Engagés, dès 1939, dans ou en marge de la mobilisation générale, les membres de l’ACI, à l’instar de l’ensemble de la communauté juive nancéienne et française, paient le tribut de la barbarie.
À la Libération, les rescapés de la Shoah décident de rouvrir la maison de l’ACI, 55 rues Ponts, qui devient un lieu de retour à la vie et de mémoire. De nombreuses organisations y installent leur siège : Anciens déportés, UJRE (Union des Juifs pour la Résistance et l’Entraide), marchands forains, groupes sportifs (dont la JSN, Jeunesse Sportive de Nancy) et la CCE (Commission Centrale de l’Enfance), chargée de l’organisation de colonies de vacances.
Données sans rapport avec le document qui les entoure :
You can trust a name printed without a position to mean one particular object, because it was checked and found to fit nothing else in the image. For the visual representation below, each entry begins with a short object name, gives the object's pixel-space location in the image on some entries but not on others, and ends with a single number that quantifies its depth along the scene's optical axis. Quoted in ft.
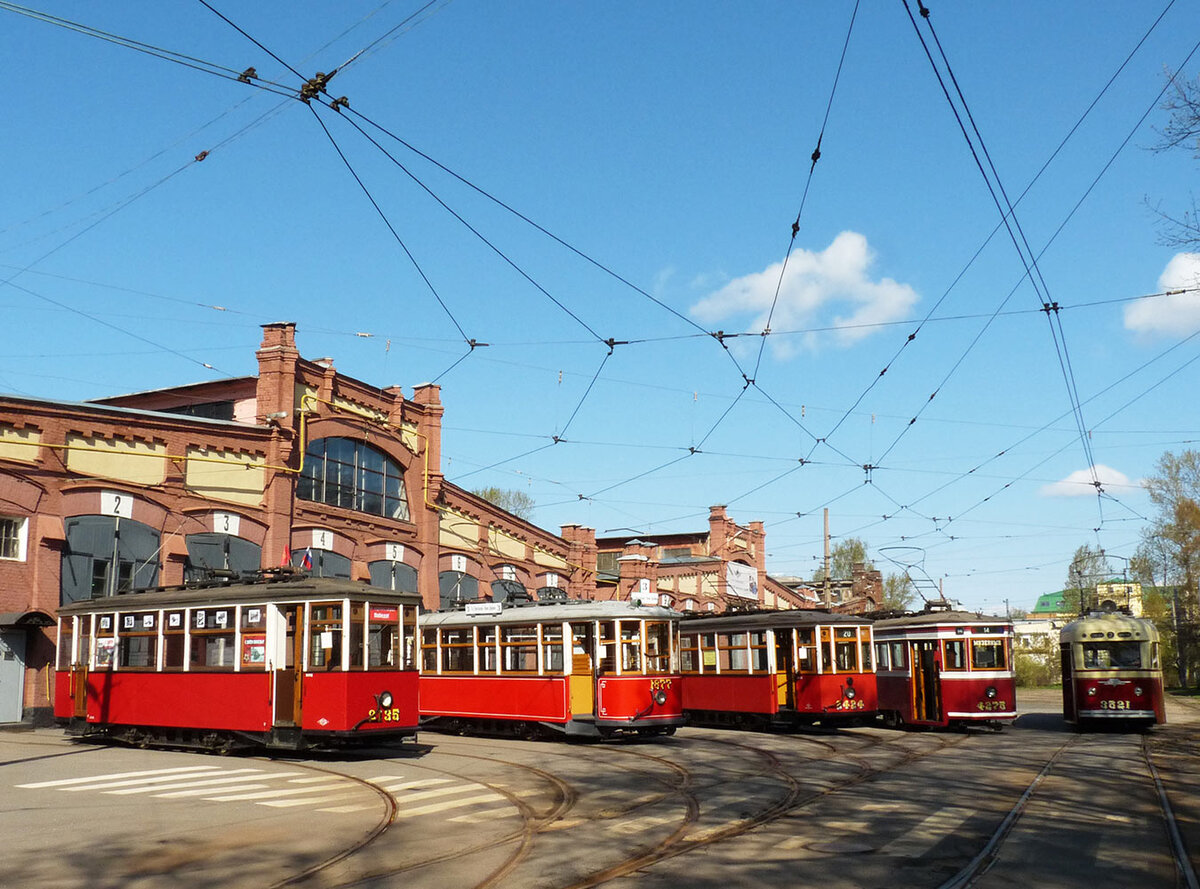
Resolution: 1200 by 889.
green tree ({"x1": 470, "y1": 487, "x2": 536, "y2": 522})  229.45
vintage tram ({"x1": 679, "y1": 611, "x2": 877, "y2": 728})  80.23
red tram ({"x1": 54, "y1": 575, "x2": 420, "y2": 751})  57.47
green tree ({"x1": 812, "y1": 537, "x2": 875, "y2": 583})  276.41
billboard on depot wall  179.22
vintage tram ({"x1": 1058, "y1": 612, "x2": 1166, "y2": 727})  82.99
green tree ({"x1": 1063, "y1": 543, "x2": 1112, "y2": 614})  213.05
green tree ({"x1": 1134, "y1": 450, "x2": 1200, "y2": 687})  177.99
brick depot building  79.82
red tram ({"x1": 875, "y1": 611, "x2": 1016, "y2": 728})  81.61
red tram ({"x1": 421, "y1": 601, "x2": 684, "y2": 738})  70.54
Une intense activité culturelle se développe alors dans et autour de l’association.
En 1946, le peintre Emmanuel Mané Katz réalise, à la demande de l’ACI, un vaste tableau évoquant le soulèvement du ghetto de Varsovie et placé dans la salle de conférences. À cette occasion, il offre à l’association trois peintures murales représentant des musiciens juifs (klezmorim). Une plaque murale de sept cents noms à la mémoire des Juifs immigrés déportés et exterminés est apposée dans le hall d’entrée de la maison.
Le 19 mars 1967, l’ACI devient l’ACCI, Association Culturelle et Cultuelle Israélite.
Les activités culturelles se substituant petit à petit aux activités cultuelles, un nouveau changement d’appellation devient nécessaire et le 15 mars 1989, l’association adopte de nouveaux statuts et devient ACJ, Association Culturelle Juive.
Actuellement, l’ACJ développe de multiples activités : conférences, concerts, théâtre, cours de yiddish, projections cinématographiques, activités récréatives. Elle a longtemps édité régulièrement un journal, Le Blik du « 55 », organe d’information et de réflexion sur la vie juive en France et dans le monde. Aujourd’hui, l’information et le débat s’organisent autour de son site internet.
Tous les ans au mois d’avril, l’association commémore, en partenariat avec la Communauté Juive de Nancy, le soulèvement du Ghetto de Varsovie.
L’ACJ s’est donné pour mission de maintenir la pérennité de la culture juive, de perpétuer la mémoire de la Shoah, de lutter contre le racisme, l’antisémitisme et toute forme d’exclusion. Elle se veut ouverte sur le monde et la cité, et travaille volontiers en partenariat avec d’autres associations sur des projets définis.
Sous l’impulsion d’une équipe dirigeante rajeunie, l’ACJ, qui a pour projet affirmé de devenir une Maison Ouverte des Cultures Juives, entre résolument dans le vingt-et-unième siècle. Tout en ayant mis en place, grâce à l’aide publique et privée, un vaste programme de réhabilitation du lieu et de préservation de son patrimoine, avec, notamment, la restauration des peintures de Mané Katz et le catalogage des archives, elle s’est dotée de moyens modernes de communication et de diffusion.
Les nouveaux équipements ont été présentés lors de l’inauguration officielle des locaux le 11 septembre 2007.